What this task involves - Whenever a line in the material below contains "runt", copy that line.

Provided entries -
[Start of Attachment]
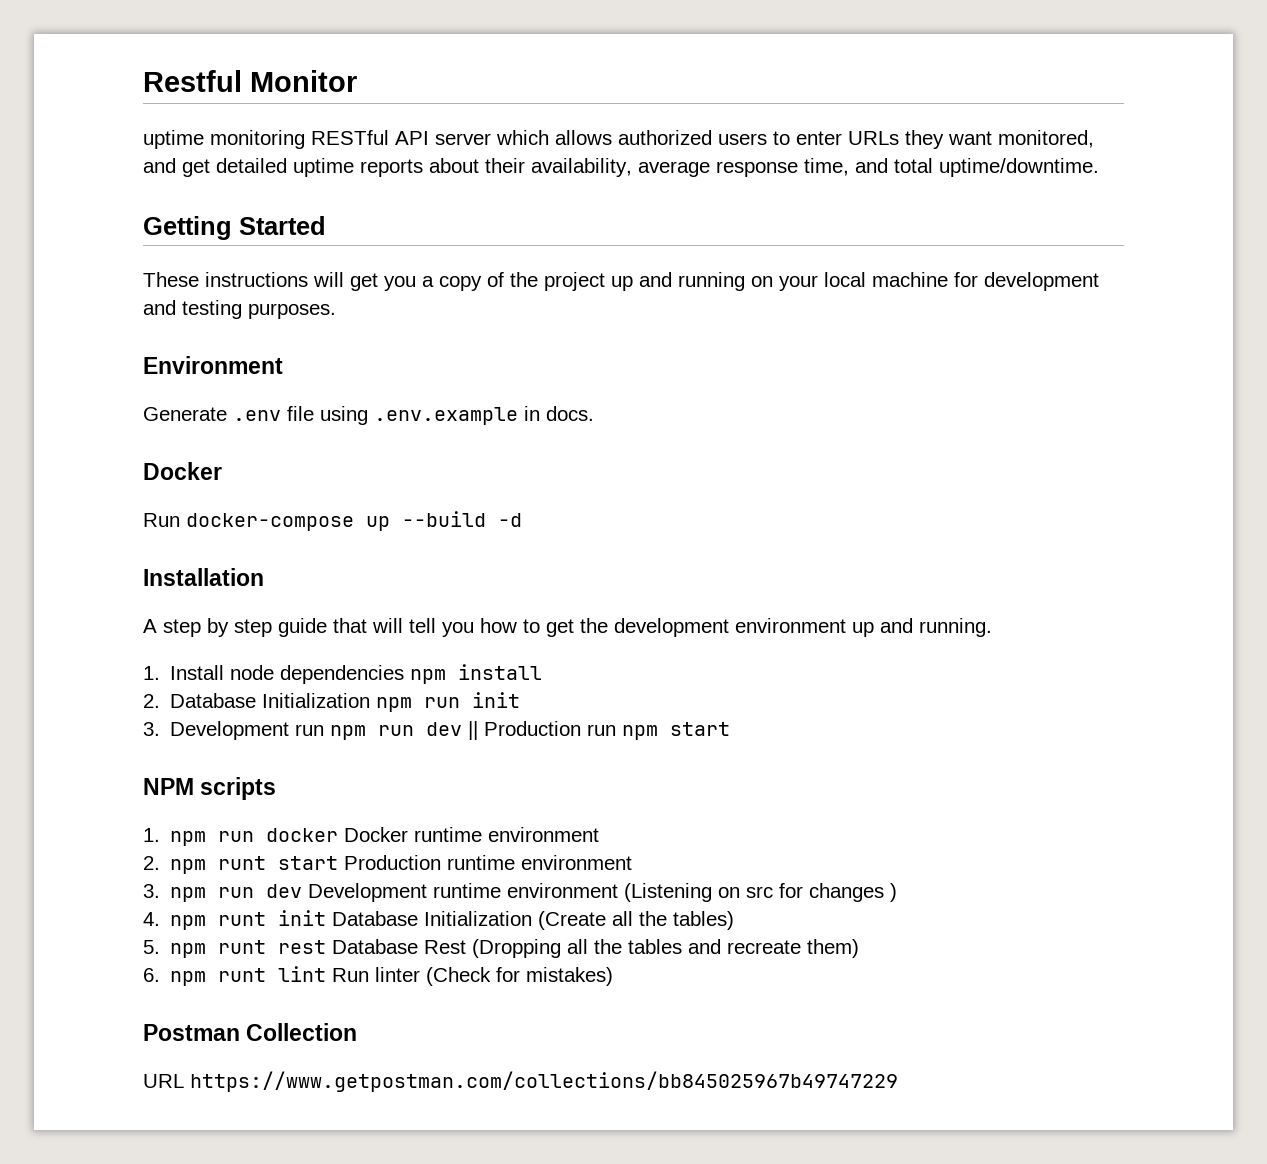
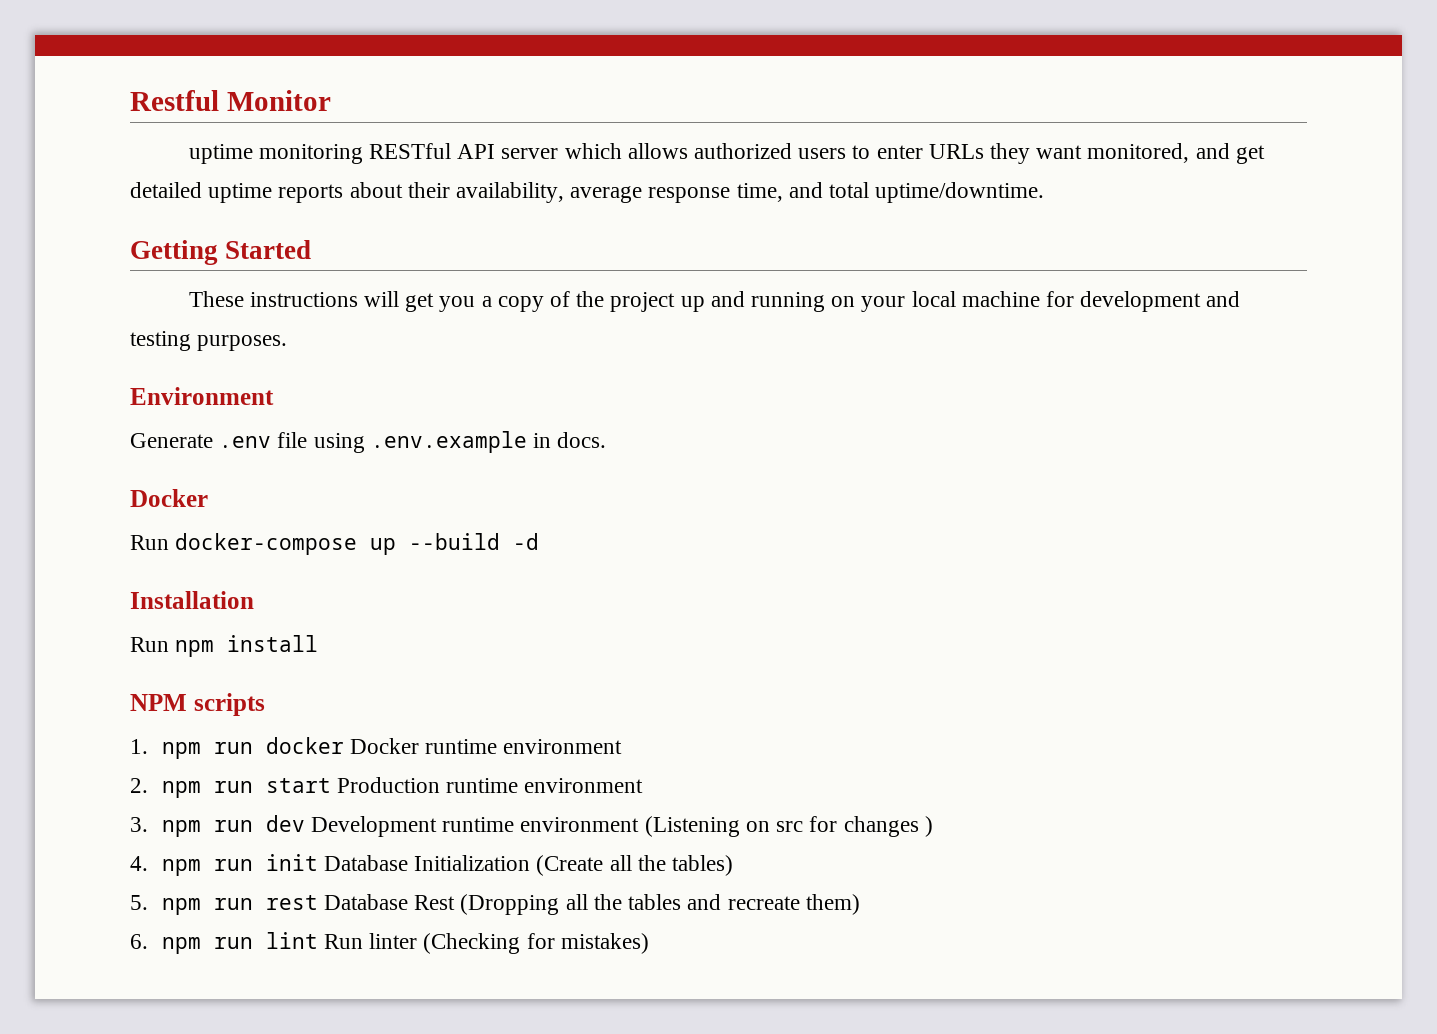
[143,618,992,637] [143,664,543,684] [143,692,521,712] [143,721,731,740] A step by step guide that will tell you how to get the development environment up and running. // 1. Install node dependencies npm install // 2. Database Initialization npm run init // 3. Development run npm run dev || Production run npm start -> [130,635,319,657] Run npm install
[218,856,267,870] runt -> [213,781,253,793] run
[218,912,267,926] runt -> [213,859,253,871] run
[218,940,267,954] runt -> [213,898,253,910] run
[218,968,267,982] runt -> [213,937,253,949] run
[426,967,492,986] (Check -> [423,933,521,954] (Checking
[143,1023,358,1041] [143,1071,898,1092] // Postman Collection // URL https://www.getpostman.com/collections/bb845025967b49747229 -> (649, 943) none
[End of Attachment]
Reply -
[218,856,267,870] runt -> [213,781,253,793] run
[218,912,267,926] runt -> [213,859,253,871] run
[218,940,267,954] runt -> [213,898,253,910] run
[218,968,267,982] runt -> [213,937,253,949] run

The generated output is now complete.